GIVEN PASSAGE:

Quality Control – a process that evaluates output relative to a standard and takes corrective action when output doesn’t meet standards
Inspection – an appraisal activity that compares goods or services to a standard
Inspection Issues:
1) How much to inspect and how often
a. Low cost, high volume items?
b. High cost, low volume items?
c. High proportion of human involvement?
2) At what points in the process to inspect?
3) Whether to inspect in a centralized or on-site location
4) Whether to inspect attributes or variables
Centralized Inspection – take product to centralized testing facility
Specialized tests that my best be completed in a lab
More specialized testing equipment
More favorable testing environment
On-Site Inspection – examine quality on the spot
Quickest decisions are rendered
Avoid introduction of extraneous factors
Quality at the source
Attributes – count the number of occurrences
Variables – measure the characteristic
Statistical Process Control (SPC) – is used to evaluate process output to decide if a process is “in control” or if corrective action is needed
2 Basic Questions of Process Variations:
1) Issue of Process Control – are the variations random? If nonrandom variation is present, the process is said to be unstable.
2) Issue of Process Capability – given a stable process, is the inherent variability of the process within a range that conforms to performance criteria?
Random (Common Cause) Variation:
1) Natural variation in the output of a process, created by countless minor factors 2) Amount can vary from process to process
Assignable (Special Cause) Variation:
1) A variation whose cause can be identified.
2) A nonrandom variation
3) E.g., equipment out of adjustment, carelessness etc.
Sampling Distribution – a theoretical distribution that describes the random variability of sample statistics; the normal distribution is commonly used for this purpose
Steps Required for Effective Control:
1) Define – What is to be controlled?
2) Measure – How will measurement be accomplished?
3) Compare – There must be a standard of comparison.
4) Evaluate – Establish a definition of out of control.
5) Correct – Uncover the cause of nonrandom variability and fix it.
6) Monitor – Verify that the problem has been eliminated.
Control Chart – a time ordered plot of representative sample statistics obtained from an ongoing process (e.g. sample means), used to distinguish between random and nonrandom variability
Control Limits – statistical limits that reflect the extent to which sample statistics such as means and ranges can vary due to randomness alone
1) If you find no out-of-control signals, assume the process is in control. 2) If you find an out-of-control signal, search for and correct the assignable cause of variation.
5 Methods for Improving Process Capability:
1) Simplify – eliminate steps, reduce the number of parts, use modular design 2) Standardize – use standard parts, standard procedures
3) Make Mistake-Proof – design parts that can only be assembled the correct way; have simple checks to verify a procedure has been performed correctly
4) Upgrade Equipment – replace worn-out equipment; take advantage of technological improvements
5) Automate – Substitute processing for manual processing
Know how to use a mean control chart.

Extracted page text data:

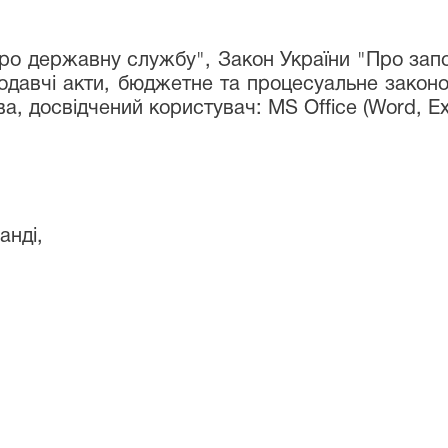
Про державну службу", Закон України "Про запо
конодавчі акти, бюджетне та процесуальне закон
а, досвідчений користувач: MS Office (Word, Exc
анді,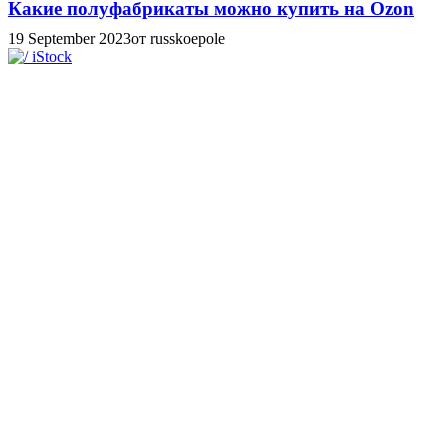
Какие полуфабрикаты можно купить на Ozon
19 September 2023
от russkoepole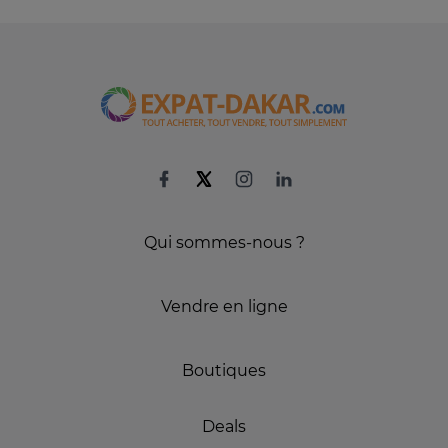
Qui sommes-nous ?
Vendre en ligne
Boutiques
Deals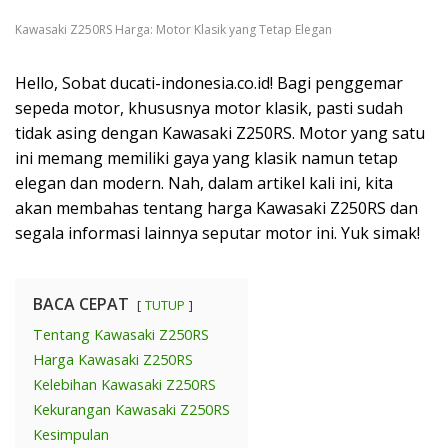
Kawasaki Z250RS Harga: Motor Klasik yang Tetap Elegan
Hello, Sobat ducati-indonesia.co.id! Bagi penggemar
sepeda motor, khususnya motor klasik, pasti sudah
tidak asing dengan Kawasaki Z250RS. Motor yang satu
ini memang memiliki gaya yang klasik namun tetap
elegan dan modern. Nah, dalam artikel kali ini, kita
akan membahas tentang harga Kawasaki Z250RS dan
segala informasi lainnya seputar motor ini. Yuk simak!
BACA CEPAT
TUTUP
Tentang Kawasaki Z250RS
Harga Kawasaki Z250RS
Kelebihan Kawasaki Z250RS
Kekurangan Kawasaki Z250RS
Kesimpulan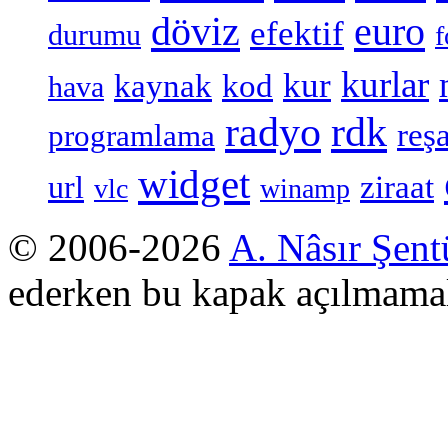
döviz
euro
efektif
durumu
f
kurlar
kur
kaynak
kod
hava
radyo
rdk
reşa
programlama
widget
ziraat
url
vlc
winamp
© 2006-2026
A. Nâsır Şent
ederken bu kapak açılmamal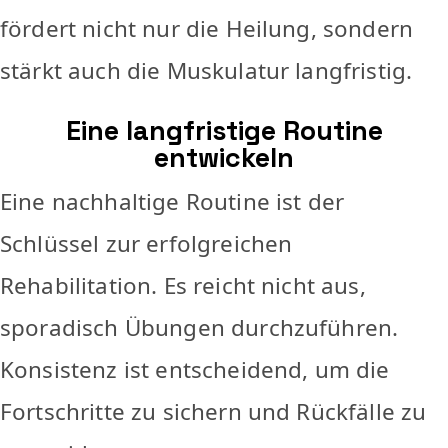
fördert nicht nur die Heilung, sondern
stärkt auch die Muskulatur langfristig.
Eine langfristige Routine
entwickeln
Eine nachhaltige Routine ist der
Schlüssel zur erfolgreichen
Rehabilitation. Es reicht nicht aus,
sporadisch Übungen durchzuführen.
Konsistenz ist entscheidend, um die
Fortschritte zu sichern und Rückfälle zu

...

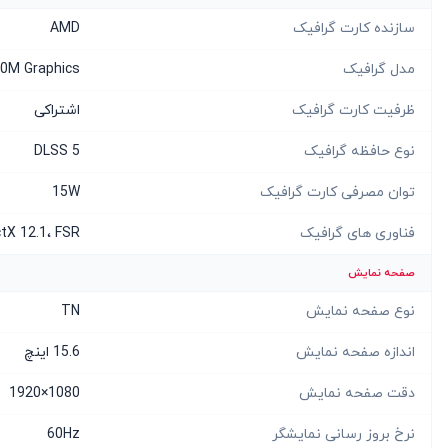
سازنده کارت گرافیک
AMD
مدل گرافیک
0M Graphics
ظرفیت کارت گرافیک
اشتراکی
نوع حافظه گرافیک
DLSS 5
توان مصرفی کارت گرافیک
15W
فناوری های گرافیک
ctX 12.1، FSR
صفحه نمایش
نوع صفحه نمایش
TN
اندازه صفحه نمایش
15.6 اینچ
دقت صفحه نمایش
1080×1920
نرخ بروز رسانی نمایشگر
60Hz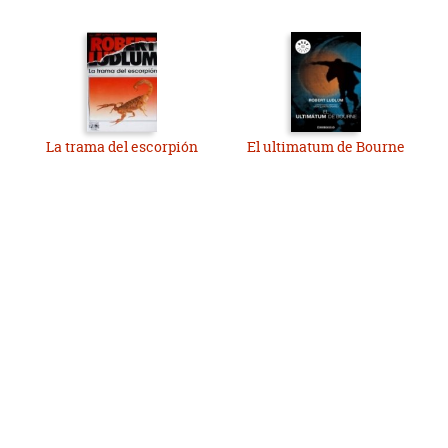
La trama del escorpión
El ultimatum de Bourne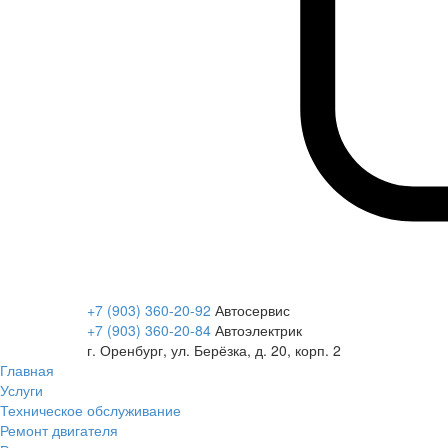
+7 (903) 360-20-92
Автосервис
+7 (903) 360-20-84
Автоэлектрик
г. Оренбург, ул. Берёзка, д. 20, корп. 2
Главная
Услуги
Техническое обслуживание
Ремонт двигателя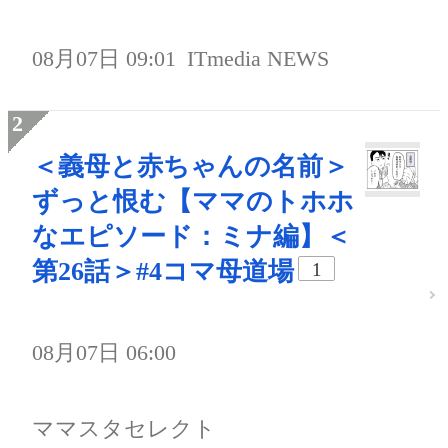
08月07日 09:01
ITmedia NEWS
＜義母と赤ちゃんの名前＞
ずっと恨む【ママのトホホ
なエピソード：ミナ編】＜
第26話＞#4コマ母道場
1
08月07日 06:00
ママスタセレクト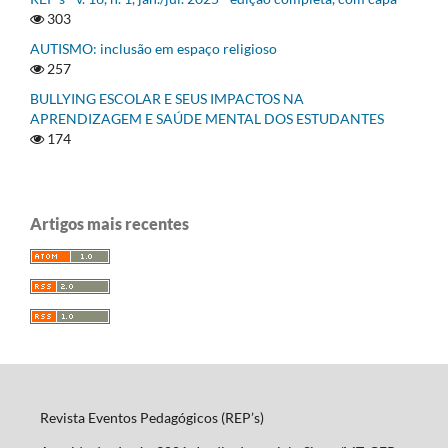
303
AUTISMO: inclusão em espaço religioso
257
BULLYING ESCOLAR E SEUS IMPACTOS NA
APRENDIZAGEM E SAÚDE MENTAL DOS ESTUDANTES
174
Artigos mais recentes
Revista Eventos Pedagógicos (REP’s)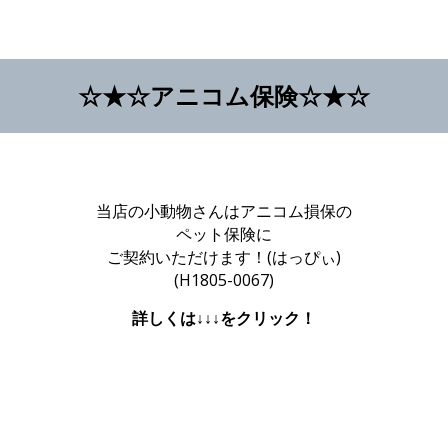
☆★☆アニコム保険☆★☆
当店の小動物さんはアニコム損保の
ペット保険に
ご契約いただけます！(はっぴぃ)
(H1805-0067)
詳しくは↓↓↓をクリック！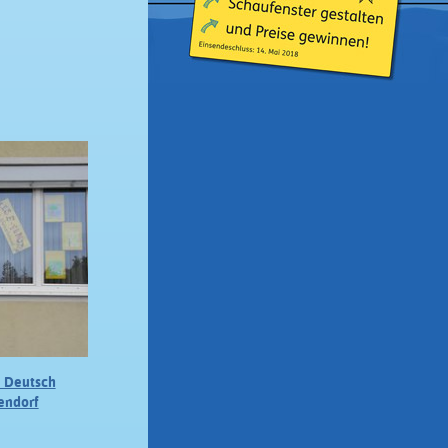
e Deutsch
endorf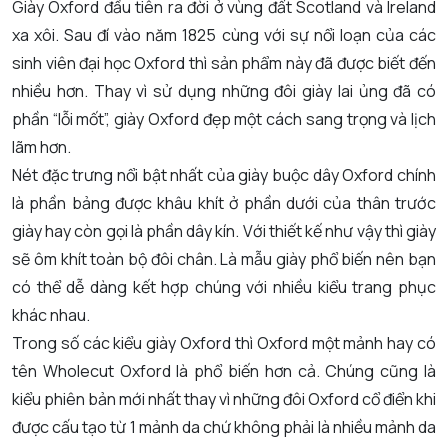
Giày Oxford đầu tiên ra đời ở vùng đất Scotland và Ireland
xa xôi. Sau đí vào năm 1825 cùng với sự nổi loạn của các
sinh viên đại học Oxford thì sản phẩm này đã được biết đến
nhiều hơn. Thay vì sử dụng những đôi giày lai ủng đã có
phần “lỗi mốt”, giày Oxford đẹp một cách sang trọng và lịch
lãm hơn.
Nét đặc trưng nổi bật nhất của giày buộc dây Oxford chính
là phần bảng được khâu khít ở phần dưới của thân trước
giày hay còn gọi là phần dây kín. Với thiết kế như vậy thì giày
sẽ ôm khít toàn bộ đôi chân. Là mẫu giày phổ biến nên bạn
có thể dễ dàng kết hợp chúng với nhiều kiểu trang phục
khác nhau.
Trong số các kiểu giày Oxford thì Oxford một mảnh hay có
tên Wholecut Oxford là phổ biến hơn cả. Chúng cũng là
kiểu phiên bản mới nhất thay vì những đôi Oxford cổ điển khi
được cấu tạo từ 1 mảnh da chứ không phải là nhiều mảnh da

* * *

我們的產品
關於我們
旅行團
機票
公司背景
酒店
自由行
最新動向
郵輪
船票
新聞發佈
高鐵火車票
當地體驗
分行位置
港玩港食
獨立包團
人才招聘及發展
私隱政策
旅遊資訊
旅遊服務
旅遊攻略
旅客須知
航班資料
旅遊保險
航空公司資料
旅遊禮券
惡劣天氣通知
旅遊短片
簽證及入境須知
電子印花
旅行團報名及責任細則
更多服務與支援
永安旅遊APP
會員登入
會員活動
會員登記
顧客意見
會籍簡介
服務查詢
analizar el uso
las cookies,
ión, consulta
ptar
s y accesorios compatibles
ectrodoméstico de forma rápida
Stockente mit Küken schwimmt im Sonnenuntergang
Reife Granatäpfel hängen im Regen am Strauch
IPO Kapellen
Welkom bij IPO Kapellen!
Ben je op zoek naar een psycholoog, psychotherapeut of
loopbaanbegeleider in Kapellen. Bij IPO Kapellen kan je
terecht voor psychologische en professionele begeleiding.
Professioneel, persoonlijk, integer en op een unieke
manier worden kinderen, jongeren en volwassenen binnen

TASK INSTRUCTIONS:
a) Name every step the quality control notes give as required for effective control, in their order.
b) Extend the quality control notes past their final line.

EXERCISE RESULTS:
a) Define, Measure, Compare, Evaluate, Correct, Monitor

b)
Calculate control limits when the standard deviation is known.
Calculate control limits when only the range is known.
Chapter 13
Inventory – a stock or store of goods
Inventories are a vital part of business because they:
1) Are necessary for operations
2) Contribute to customer satisfaction
Inventory Types:
1) Raw materials and purchased parts
2) Work-in-process (WIP)
3) Finished goods inventories or merchandise
4) Tools and supplies
5) Maintenance and Repairs (MRO) inventory
6) Goods-in-transit to warehouse or customers (pipeline inventory)
Inventory Functions:
1) To meet anticipated customer demand
2) To smooth production requirements—what demand patterns would need smoothing? 3) To decouple operations—bottlenecks?
4) To protect against stockouts—safety shock
5) To take advantage of order cycles
6) To hedge against price increases
7) To permit operations—WIP
8) To take advantage of quantity discounts—Sam’s Club
2 Objectives of Inventory Control:
1) Achieve satisfactory levels of customer service
2) Keep inventory costs within reasonable bounds (thus a balance in stocking is necessary)
2 Inventory Counting Systems:
1) Periodic System – physical count of items in inventory made at periodic intervals 2) Perpetual Inventory System – system that keeps track of removals from inventory continuously, thus monitoring current levels of each item
a. An order is placed for Q amount when inventory drops to a predetermined minimum level.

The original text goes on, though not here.